DETROIT – During Detroit's darkest days, around the time of the city's bankruptcy, police officers took massive pay cuts and were forced to work 12-hour shifts.
Most of that is in the past, and now things are looking up for Detroit police officers, as the city backed a new, four-year contract that offers more pay.
Officers get an immediate 2 percent raise under the new contract, with 2.5 percent raises in 2020 and 2021. They also get back four holidays they lost during the bankruptcy.
Officers with five and 15 years on the force will get additional 2.5 percent raises.
During the bankruptcy, the starting police officer salary sank to $29,000. Now, under the new contract, they'll start at $39,000. Officials said this improvement is just the beginning.
City officials opened its police contract two years early and for the second time since 2015.
Detroit Mayor Mike Duggan said getting police pay on par with other cities is the overarching goal.
"We're still not up to parity with the surrounding communities, but the city of Detroit is doing better financially and we're going to keep improving as we go along," Duggan said.
Detroit Police Officers Association President Mark Diaz said the new contract is a major step in the right direction.
"We are definitely not there," Diaz said. "We have a long way to go.
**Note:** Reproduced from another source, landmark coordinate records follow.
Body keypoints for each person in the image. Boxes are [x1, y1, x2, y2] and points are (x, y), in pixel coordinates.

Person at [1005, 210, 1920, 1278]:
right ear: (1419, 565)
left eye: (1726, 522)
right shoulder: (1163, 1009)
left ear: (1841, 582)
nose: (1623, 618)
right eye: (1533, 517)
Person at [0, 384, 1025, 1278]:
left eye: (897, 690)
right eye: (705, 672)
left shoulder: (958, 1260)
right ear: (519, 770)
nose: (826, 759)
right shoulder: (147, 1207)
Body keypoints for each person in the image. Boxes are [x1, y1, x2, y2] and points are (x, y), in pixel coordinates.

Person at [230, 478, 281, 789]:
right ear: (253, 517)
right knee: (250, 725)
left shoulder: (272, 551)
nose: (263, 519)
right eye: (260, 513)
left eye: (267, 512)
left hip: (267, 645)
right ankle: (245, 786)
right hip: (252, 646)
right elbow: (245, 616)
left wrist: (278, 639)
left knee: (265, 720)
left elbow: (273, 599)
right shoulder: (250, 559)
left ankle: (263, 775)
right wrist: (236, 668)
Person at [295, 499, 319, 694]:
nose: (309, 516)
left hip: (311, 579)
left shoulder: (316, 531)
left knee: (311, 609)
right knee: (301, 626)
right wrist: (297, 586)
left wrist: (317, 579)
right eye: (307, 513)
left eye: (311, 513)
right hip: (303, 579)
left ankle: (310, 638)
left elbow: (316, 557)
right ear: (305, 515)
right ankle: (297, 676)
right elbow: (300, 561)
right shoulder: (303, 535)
But recognizing the need as opposed to the want was something I commend the mayor, his staff and city council and the police chief for bringing that to everyone's attention."
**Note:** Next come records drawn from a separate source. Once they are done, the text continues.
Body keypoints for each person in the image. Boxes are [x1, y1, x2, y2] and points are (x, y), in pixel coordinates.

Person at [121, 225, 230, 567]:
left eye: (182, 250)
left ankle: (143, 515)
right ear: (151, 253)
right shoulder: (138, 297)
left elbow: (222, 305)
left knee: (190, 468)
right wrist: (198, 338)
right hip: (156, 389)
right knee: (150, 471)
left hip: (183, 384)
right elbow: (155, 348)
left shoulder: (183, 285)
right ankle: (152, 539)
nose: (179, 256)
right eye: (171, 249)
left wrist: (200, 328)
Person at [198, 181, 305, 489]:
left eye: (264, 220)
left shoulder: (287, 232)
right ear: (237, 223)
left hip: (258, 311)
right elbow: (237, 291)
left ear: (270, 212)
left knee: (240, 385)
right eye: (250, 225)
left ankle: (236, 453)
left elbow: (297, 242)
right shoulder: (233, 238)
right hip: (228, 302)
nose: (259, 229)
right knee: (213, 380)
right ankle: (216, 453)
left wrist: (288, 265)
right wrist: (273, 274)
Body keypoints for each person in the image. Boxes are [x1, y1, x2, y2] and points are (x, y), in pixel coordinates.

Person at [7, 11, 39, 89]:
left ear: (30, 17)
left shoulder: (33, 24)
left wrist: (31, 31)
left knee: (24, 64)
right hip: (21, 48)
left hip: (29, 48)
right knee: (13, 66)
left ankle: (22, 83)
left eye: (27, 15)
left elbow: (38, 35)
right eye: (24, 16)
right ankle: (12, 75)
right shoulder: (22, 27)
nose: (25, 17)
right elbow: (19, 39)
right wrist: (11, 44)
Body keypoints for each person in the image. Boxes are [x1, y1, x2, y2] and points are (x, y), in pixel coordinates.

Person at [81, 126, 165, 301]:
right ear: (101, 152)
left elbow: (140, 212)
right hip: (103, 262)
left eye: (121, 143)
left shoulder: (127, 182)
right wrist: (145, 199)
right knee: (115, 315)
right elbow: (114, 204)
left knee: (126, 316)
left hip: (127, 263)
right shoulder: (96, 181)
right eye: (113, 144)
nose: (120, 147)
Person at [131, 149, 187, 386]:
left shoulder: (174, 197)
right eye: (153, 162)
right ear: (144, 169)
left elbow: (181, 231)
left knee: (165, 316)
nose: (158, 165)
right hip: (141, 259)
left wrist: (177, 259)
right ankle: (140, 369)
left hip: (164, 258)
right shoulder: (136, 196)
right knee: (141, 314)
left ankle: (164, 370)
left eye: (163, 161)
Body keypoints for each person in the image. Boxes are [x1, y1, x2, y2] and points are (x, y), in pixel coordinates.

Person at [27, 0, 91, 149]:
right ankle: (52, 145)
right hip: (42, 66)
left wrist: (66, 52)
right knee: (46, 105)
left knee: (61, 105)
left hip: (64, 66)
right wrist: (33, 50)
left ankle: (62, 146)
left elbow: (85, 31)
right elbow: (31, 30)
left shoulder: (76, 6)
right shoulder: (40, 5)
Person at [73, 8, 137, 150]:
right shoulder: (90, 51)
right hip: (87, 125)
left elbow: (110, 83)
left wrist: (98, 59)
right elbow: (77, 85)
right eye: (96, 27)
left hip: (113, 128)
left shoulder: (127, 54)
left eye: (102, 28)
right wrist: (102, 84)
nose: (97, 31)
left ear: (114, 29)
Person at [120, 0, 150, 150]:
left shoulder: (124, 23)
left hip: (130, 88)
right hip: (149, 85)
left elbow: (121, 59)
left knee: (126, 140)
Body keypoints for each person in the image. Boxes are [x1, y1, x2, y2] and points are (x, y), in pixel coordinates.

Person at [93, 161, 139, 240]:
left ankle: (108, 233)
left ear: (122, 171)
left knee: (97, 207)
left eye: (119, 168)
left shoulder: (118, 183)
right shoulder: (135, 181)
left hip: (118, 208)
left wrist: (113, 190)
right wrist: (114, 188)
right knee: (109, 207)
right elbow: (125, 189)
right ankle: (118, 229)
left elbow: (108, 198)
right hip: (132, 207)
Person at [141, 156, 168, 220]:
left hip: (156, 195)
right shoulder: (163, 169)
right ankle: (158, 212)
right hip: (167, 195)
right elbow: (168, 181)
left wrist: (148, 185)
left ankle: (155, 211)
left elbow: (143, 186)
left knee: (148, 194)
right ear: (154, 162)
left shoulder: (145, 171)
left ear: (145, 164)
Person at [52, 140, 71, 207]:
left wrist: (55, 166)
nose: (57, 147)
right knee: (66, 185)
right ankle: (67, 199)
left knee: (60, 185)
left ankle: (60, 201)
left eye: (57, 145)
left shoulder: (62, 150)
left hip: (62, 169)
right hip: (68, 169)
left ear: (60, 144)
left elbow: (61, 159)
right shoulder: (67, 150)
Chief James Craig praised Duggan and said this contract should work wonders for officer morale.
"If the city's not safe and the police officers aren't taken care of, that's a problem," Craig said. "He's opened this contract from 2015. We're talking about a 14 percent wage increase."
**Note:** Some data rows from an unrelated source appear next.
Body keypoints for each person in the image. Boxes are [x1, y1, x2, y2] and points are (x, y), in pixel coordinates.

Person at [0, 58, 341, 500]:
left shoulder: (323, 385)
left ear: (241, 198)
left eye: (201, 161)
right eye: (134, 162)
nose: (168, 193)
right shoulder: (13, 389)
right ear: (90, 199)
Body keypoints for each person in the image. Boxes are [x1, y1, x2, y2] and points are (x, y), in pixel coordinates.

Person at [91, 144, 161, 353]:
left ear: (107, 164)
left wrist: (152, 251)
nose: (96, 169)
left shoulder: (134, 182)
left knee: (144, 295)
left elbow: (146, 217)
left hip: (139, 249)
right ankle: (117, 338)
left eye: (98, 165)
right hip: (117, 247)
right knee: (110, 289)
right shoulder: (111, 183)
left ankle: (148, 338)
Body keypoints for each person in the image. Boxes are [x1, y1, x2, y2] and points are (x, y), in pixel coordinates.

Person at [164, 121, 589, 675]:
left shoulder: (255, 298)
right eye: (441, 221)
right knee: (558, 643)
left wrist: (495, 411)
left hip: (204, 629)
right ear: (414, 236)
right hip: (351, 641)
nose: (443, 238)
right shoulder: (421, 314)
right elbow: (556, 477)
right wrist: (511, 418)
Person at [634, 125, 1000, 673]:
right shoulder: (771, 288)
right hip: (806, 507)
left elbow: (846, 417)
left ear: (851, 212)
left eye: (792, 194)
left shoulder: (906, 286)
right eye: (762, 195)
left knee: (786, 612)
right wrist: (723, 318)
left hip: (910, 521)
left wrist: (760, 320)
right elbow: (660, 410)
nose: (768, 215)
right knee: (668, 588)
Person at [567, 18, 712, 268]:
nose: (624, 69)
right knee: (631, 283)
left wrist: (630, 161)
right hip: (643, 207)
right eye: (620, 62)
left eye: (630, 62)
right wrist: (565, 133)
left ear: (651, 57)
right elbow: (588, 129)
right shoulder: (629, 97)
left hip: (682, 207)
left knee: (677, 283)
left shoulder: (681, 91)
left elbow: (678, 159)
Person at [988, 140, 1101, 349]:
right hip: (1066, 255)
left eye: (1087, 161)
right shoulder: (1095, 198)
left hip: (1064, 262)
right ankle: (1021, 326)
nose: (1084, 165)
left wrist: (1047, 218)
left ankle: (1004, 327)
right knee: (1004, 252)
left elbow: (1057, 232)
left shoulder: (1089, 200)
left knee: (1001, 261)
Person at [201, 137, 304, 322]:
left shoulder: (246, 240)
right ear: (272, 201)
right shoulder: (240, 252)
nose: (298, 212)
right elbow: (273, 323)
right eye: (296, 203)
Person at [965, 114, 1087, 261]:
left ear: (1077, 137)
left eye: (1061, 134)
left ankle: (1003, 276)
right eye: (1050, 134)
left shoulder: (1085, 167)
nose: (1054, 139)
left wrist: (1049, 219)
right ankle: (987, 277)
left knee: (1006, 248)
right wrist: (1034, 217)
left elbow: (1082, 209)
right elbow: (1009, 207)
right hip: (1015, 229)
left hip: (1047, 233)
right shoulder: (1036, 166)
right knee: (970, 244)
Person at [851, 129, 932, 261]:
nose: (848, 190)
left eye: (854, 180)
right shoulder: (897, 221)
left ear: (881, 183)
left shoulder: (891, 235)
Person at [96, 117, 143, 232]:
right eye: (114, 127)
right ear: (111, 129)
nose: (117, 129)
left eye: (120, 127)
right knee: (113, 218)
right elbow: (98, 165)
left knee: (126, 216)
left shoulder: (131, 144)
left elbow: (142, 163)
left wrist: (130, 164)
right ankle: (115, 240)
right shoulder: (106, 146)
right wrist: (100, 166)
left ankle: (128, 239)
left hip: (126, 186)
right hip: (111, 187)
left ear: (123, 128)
Duggan said if the city can afford it, he wants to do this again soon.
"While this contract is through 2021, if we continue to go on the track we are on, I hope to be standing here in the next year or two to continue to address this," Duggan said.
One of the reasons Duggan wants to increase the incentive for Detroit police officers is that the city is training officers in the academy only to see them leave for another community that pays better.
Duggan said city officials are working to require police trained in the Detroit academy to work a minimum of five years for Detroit before leaving. He believes for now, staying competitive with pay should help with the problem.